_About this task_: Copy all lines below that use the word "round".

=== Begin Enclosure ===

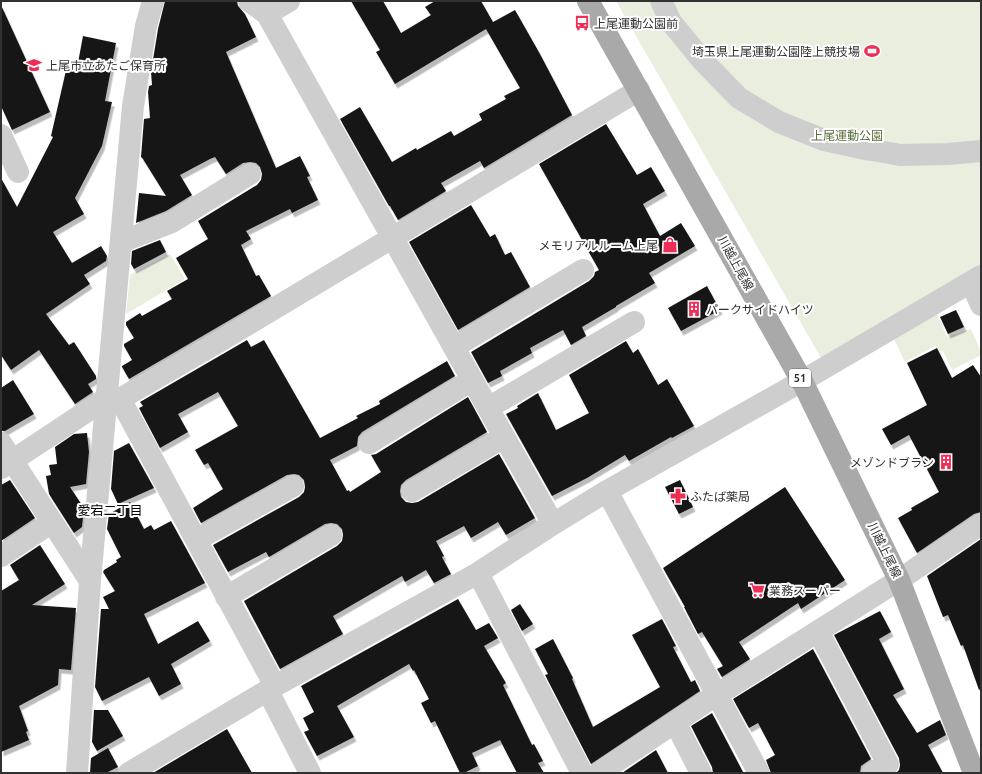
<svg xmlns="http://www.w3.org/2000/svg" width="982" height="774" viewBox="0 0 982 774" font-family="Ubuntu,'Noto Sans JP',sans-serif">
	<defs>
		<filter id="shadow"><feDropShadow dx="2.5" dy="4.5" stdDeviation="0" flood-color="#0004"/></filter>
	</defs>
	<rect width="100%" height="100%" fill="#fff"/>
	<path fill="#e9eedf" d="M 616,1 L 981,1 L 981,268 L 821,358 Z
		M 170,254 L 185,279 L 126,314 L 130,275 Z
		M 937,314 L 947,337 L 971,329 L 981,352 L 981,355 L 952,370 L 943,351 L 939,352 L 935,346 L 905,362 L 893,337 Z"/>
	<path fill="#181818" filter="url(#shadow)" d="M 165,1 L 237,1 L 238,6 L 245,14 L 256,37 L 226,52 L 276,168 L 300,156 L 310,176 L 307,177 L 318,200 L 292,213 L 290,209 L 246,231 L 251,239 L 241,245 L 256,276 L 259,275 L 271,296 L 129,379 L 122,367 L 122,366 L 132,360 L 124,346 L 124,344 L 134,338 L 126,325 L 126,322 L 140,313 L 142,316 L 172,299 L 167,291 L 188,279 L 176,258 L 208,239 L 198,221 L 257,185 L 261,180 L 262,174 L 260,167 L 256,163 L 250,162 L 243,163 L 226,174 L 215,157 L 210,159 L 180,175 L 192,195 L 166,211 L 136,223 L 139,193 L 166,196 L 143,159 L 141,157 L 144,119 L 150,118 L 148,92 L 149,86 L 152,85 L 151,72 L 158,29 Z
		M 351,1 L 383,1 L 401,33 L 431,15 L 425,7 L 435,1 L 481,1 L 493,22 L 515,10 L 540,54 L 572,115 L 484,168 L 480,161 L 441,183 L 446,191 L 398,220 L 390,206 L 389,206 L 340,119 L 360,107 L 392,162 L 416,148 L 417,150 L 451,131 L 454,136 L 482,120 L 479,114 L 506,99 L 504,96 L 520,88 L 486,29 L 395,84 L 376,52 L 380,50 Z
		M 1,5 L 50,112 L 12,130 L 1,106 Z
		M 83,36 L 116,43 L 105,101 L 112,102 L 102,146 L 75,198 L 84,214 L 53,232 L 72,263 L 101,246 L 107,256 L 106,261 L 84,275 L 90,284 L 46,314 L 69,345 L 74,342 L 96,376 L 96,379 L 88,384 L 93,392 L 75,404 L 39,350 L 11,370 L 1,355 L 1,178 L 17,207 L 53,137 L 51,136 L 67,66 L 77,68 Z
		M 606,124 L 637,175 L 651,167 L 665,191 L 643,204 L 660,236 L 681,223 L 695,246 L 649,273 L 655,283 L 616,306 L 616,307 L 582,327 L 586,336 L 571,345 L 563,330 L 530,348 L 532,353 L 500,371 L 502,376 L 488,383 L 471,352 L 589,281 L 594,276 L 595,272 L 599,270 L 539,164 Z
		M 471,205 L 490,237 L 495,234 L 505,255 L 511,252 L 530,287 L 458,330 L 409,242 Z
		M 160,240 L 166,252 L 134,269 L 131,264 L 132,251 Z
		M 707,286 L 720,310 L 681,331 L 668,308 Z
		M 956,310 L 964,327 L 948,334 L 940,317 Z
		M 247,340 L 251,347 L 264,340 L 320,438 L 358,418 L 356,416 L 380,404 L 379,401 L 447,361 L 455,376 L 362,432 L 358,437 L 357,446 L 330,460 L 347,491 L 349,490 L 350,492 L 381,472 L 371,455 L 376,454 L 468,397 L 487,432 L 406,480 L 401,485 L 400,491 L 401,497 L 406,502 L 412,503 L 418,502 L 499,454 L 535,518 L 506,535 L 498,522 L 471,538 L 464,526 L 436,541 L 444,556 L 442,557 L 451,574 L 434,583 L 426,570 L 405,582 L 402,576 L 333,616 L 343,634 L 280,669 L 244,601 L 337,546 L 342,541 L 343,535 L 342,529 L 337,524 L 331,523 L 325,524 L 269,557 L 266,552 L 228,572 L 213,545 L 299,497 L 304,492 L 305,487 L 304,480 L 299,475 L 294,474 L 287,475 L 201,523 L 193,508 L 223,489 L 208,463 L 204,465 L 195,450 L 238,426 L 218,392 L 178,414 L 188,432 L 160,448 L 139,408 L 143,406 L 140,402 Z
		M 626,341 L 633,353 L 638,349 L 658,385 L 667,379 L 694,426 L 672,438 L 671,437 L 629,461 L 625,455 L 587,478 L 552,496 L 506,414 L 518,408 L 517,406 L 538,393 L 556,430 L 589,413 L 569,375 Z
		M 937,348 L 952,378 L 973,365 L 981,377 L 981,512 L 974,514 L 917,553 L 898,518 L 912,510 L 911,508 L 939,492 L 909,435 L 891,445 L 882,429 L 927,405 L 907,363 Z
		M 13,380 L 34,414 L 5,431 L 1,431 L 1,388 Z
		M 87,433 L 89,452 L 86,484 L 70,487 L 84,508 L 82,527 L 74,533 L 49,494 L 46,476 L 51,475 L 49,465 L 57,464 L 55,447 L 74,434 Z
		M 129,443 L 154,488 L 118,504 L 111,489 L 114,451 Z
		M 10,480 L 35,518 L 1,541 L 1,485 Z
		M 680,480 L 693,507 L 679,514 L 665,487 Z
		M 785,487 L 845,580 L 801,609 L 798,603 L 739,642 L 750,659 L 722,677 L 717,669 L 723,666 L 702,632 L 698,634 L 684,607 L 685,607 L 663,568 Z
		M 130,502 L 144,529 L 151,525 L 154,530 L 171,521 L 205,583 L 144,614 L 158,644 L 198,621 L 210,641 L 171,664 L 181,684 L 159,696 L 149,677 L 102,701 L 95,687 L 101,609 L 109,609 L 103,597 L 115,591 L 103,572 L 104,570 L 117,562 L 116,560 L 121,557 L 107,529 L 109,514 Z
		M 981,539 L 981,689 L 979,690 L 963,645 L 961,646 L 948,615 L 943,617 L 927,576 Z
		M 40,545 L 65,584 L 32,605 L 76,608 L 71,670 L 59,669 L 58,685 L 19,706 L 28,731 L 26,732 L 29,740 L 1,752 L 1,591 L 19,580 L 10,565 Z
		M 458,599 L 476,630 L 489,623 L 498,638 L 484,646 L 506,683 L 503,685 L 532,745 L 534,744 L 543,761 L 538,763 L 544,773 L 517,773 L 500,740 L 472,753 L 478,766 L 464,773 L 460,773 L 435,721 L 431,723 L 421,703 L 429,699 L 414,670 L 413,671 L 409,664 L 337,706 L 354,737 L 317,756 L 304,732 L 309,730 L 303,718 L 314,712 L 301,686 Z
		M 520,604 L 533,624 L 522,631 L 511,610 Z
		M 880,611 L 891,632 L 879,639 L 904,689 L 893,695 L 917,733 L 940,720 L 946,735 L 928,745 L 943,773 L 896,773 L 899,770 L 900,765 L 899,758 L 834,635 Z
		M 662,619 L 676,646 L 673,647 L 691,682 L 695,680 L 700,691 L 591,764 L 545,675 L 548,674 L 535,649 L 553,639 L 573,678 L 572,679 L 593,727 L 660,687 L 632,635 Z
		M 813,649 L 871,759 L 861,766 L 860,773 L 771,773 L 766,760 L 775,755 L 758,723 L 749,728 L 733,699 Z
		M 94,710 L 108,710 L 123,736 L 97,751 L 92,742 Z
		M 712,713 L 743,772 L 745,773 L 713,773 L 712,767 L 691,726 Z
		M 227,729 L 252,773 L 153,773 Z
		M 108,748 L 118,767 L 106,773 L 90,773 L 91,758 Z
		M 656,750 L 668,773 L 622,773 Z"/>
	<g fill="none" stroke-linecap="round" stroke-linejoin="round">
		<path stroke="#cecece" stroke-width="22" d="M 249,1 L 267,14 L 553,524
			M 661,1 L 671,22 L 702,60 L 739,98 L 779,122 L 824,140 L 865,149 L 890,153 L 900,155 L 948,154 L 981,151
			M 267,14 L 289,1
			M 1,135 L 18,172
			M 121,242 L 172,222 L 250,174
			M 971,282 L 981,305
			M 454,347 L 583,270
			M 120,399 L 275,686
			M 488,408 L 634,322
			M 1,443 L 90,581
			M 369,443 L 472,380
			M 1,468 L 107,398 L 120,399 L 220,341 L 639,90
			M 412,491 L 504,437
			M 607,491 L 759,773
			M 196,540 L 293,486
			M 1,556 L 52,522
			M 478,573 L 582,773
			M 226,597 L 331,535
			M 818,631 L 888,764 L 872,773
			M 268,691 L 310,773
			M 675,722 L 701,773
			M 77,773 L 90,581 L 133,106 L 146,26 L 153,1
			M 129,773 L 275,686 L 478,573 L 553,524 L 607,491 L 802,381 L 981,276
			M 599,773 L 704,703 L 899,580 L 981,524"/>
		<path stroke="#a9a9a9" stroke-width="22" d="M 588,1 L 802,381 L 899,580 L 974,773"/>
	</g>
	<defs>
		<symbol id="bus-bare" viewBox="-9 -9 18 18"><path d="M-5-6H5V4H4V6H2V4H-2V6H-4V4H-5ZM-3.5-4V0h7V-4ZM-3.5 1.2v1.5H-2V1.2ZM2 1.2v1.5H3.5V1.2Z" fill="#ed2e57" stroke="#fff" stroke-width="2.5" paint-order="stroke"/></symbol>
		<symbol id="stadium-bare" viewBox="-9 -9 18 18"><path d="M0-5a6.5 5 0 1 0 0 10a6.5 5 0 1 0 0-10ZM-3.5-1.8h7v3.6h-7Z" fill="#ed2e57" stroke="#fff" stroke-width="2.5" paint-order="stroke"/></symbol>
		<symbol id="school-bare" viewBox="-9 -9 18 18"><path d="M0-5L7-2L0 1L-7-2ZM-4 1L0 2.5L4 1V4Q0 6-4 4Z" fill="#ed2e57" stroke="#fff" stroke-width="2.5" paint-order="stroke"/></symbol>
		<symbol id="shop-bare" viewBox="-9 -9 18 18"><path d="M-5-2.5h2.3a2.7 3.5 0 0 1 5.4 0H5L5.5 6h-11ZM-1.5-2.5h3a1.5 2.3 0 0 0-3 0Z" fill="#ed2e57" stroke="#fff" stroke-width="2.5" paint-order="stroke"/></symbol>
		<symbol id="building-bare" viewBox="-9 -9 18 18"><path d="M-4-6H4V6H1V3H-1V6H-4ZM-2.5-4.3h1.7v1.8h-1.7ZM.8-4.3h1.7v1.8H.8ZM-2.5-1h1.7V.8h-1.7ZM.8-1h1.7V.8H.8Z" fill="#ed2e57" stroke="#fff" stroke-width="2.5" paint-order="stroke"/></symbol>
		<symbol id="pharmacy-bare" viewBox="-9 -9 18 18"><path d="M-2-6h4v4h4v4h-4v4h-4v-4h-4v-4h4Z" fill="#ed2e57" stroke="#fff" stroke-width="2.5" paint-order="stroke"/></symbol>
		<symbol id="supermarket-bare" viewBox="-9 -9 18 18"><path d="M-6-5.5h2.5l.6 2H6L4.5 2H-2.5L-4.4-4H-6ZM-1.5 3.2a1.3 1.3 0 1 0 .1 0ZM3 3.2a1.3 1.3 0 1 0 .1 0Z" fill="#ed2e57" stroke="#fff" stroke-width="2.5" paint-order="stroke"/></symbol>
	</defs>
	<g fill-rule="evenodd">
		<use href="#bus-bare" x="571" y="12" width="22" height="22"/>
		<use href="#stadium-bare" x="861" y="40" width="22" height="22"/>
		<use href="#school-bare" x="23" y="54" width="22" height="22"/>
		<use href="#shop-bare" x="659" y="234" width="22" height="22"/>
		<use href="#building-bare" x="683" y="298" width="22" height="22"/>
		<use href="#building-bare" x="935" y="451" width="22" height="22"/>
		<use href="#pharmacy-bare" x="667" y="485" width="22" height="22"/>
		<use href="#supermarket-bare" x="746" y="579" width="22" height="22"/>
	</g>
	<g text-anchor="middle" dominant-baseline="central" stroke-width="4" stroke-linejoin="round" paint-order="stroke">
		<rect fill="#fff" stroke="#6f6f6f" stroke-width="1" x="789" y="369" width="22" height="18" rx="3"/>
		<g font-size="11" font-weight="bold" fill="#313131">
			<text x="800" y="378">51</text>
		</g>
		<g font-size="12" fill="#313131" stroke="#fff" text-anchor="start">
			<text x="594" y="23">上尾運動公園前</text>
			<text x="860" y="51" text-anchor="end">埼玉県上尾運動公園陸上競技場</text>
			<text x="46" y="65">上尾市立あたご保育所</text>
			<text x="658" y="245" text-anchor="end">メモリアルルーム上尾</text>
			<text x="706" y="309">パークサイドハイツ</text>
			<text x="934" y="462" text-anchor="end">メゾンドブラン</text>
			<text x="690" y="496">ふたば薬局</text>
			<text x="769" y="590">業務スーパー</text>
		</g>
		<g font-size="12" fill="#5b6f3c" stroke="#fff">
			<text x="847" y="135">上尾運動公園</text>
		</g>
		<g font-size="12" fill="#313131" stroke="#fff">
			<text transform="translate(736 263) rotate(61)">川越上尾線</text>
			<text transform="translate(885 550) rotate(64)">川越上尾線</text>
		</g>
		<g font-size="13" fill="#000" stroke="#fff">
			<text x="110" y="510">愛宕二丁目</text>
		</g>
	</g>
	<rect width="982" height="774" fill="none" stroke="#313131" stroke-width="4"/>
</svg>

=== End Enclosure ===

_Task output_:
	<g fill="none" stroke-linecap="round" stroke-linejoin="round">
	<g text-anchor="middle" dominant-baseline="central" stroke-width="4" stroke-linejoin="round" paint-order="stroke">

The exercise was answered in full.